The Market Vane Bulls are now at 73. In July at the high, they were at 72. The last time they were up here was April 2007. Now let me note that the market had a rocky ride from April through October 2007 so April was not the high, and it can stay up here for a long time, but typically that needs to back off –even in July, we saw it dip back to 68. In other words, it doesn’t speak of an extended, multi-month rally.

The Citi Panic/Euphoria Model is now solidly back in Euphoria, again, where it was in July.

Then there is the 30-day moving average of the equity put/call ratio. Last week we looked at the ten day moving average, noting that it had barely shown any sign of fear heading into the election. The 30 dma is sitting near the low end of the range. It is possible it opts to do what it did in 2020-2021, which means get down under .55 and stays there for an extended period but that looks more like an outlier than typical.
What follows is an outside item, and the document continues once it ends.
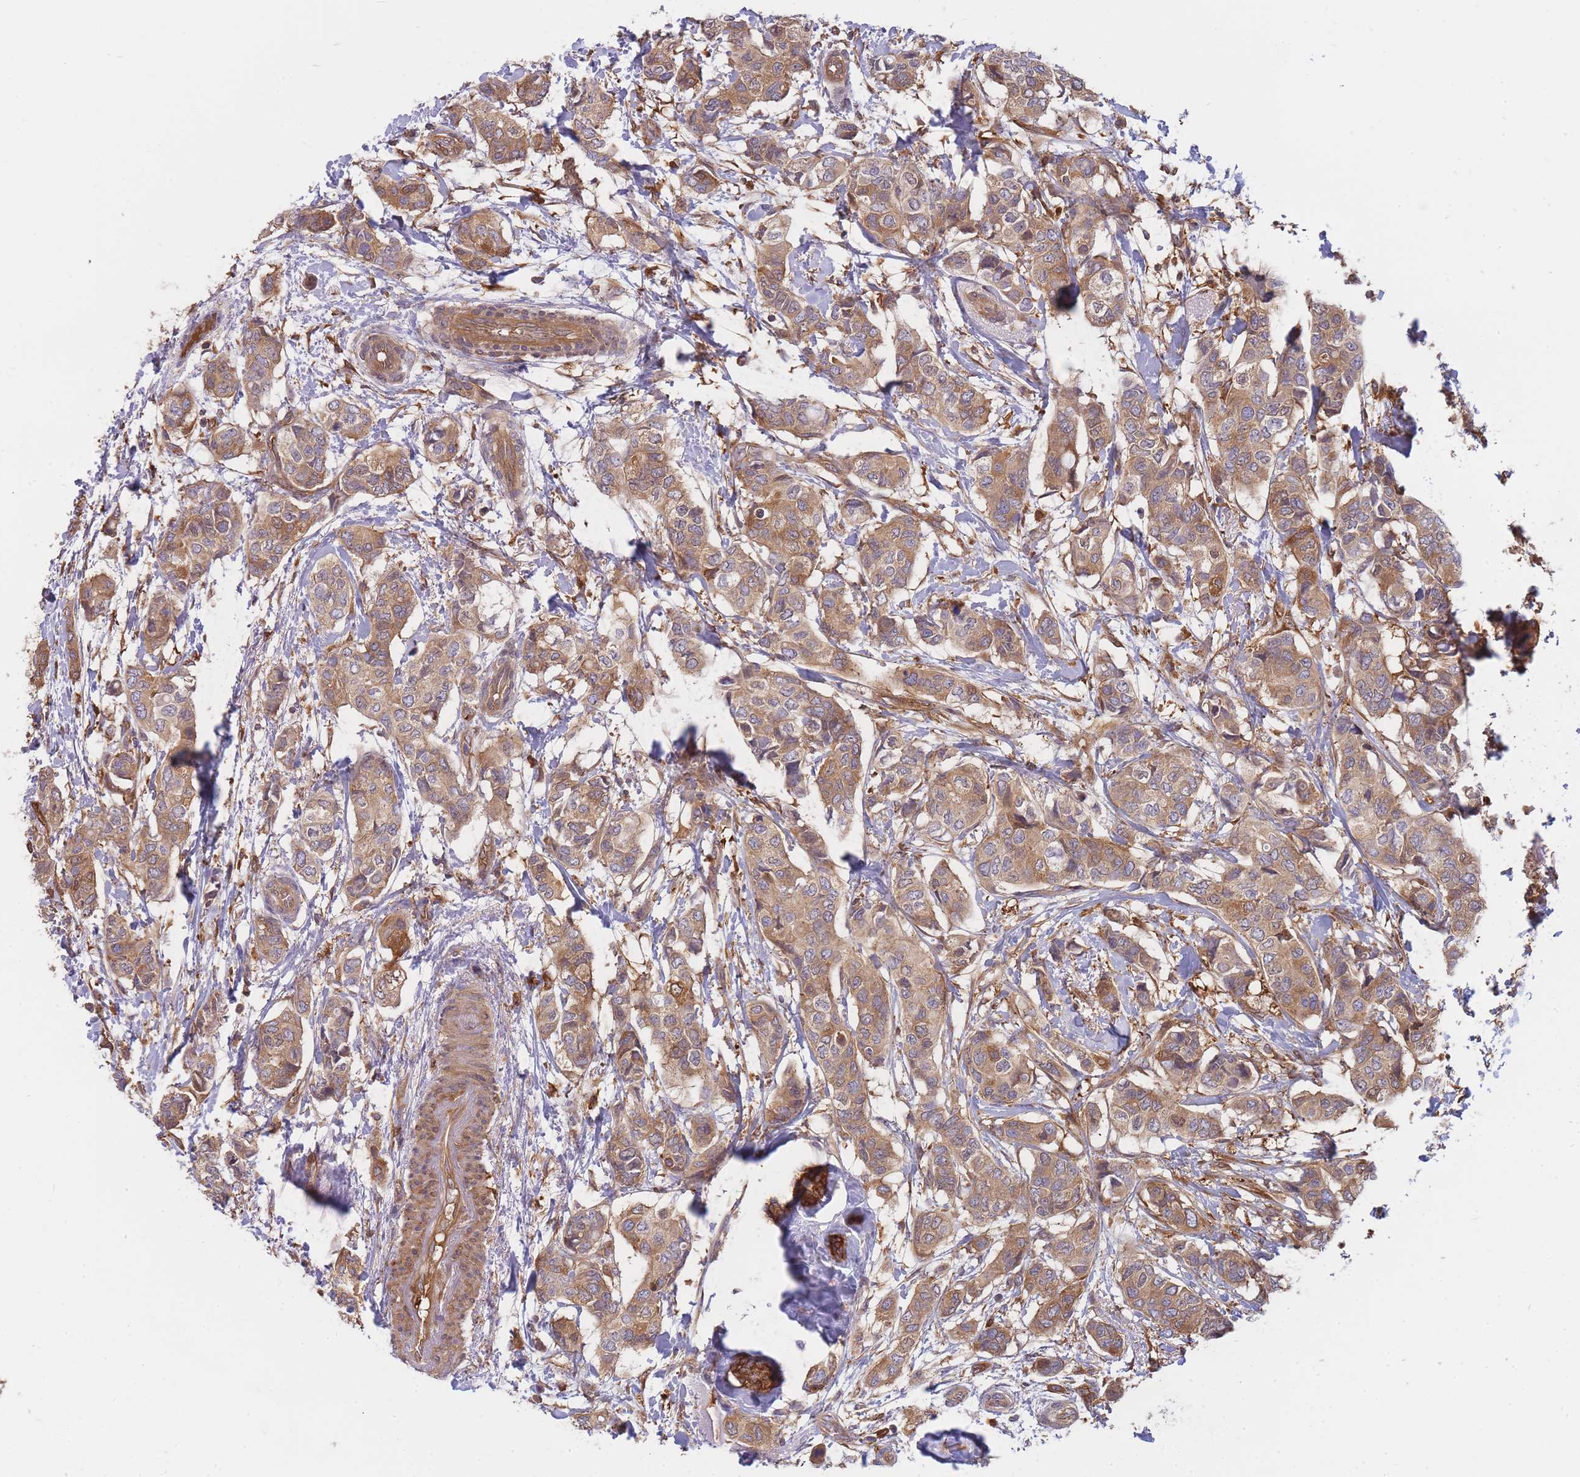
{"staining": {"intensity": "moderate", "quantity": ">75%", "location": "cytoplasmic/membranous"}, "tissue": "breast cancer", "cell_type": "Tumor cells", "image_type": "cancer", "snomed": [{"axis": "morphology", "description": "Lobular carcinoma"}, {"axis": "topography", "description": "Breast"}], "caption": "This photomicrograph demonstrates immunohistochemistry staining of human breast lobular carcinoma, with medium moderate cytoplasmic/membranous positivity in approximately >75% of tumor cells.", "gene": "SLC4A9", "patient": {"sex": "female", "age": 51}}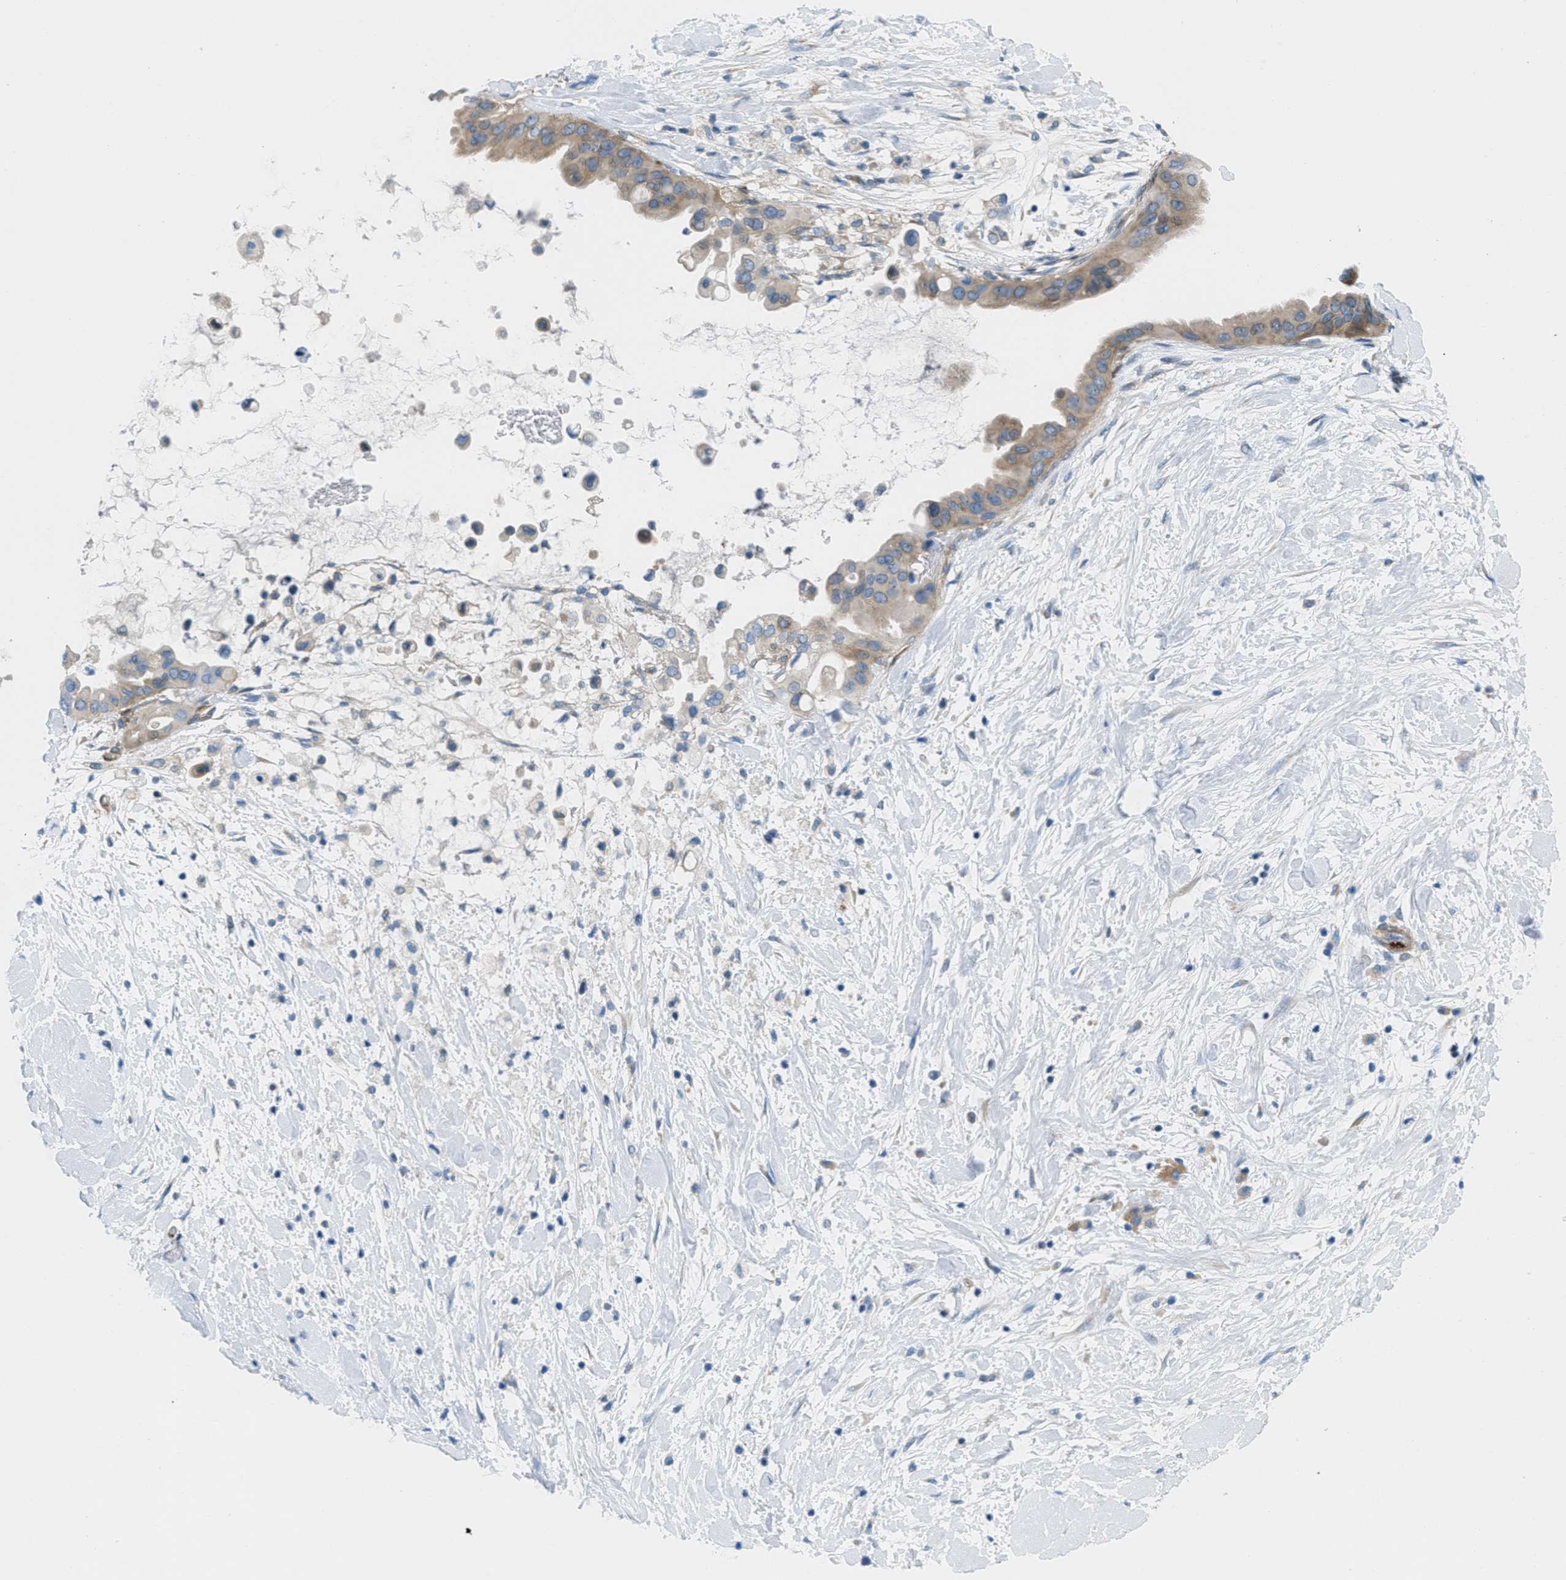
{"staining": {"intensity": "weak", "quantity": ">75%", "location": "cytoplasmic/membranous"}, "tissue": "pancreatic cancer", "cell_type": "Tumor cells", "image_type": "cancer", "snomed": [{"axis": "morphology", "description": "Adenocarcinoma, NOS"}, {"axis": "topography", "description": "Pancreas"}], "caption": "Immunohistochemistry histopathology image of human pancreatic adenocarcinoma stained for a protein (brown), which shows low levels of weak cytoplasmic/membranous staining in about >75% of tumor cells.", "gene": "MAPRE2", "patient": {"sex": "male", "age": 55}}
Speaking of 2021, I have noted in recent weeks the return of meme stocks. Nasdaq volume has been exploding upward. It has been doing so without most of the Mag 7 joining the move. I take that as a lot of speculation, especially when we do not have a commensurate rise in NYSE volume. Here is the 10 dma of Nasdaq volume. The 2021 peak is there (all those SPACS and meme stocks) and curiously a peak this year in May (when the Russell lobbed off five percent while the Index movers gathered steam). In other words, this is generally what happens late in the rally, not early.

To show you this Nasdaq volume another way. We know the advance/decline line on Nasdaq is not terribly reliable but the net volume (up minus down) on Nasdaq has gotten out of control. So not just total volume but up vs down. In the last ten days net volume on Nasdaq has been negative only twice and Friday was the second day. That means Nasdaq’s TRIN (the relationship between up/down volume and the advance/decline line) on a five day moving average is now as low as it was in January 2021 when all that speculation was going on.

Year end is always a tricky time, especially when the market has been up all year, it tends to want to maintain that ‘up-ness’ into year end. I would like to see some panic rather than complacency.
New Ideas
I believe it was sometime in the last week where we looked at Pfizer PFE and I noted that it would probably have some year end selling and maybe test the prior lows around 24-25. I did not think it would come about in the manner it has. This is a support level and that volume on Friday was quite high (not as high as December 2023). I don’t know if the dividend is secure (currently yielding over 6%) but I imagine a stock like this should bounce this week.

I do want to note that many of the defensive names (not drugs though) were up on Friday. Staples and Utes rallied. The DSI for the bonds is down to 14. I am going to watch this group to see if they can improve.
For example can Procter and Gamble PG cross that downtrend line and map out something akin to what I have drawn in blue?

Today’s Indicator
Both the NYSE and Nasdaq saw new lows increase on Friday. Nasdaq had just shy of 300 new lows.

Q&A/Reader’s Feedback
Meta META looks like it is trying to form a top but it’s not that large so for now I expect if it comes down into that 540 area we will see it bounce. I’m just not sure how far it can go but first let’s see if we can get that bounce.

The line I have drawn on the chart of Valero VLO would probably be laughed out of any lesson on Technical Analysis but with the exception of that false breakout in late July it has stopped every rally since the downtrend began. I am drawn to a stock like this because it is down and out and it has held that gap up so well. I would like to see it cross that line and maintain that. There is a lot of resistance all the way up but maybe it develops and improves as we head into 2025.

Cyberark CYBR is a decent chart even if it is up so much already. It has a measured target around 330 as long as it doesn’t break under 280 in a meaningful way.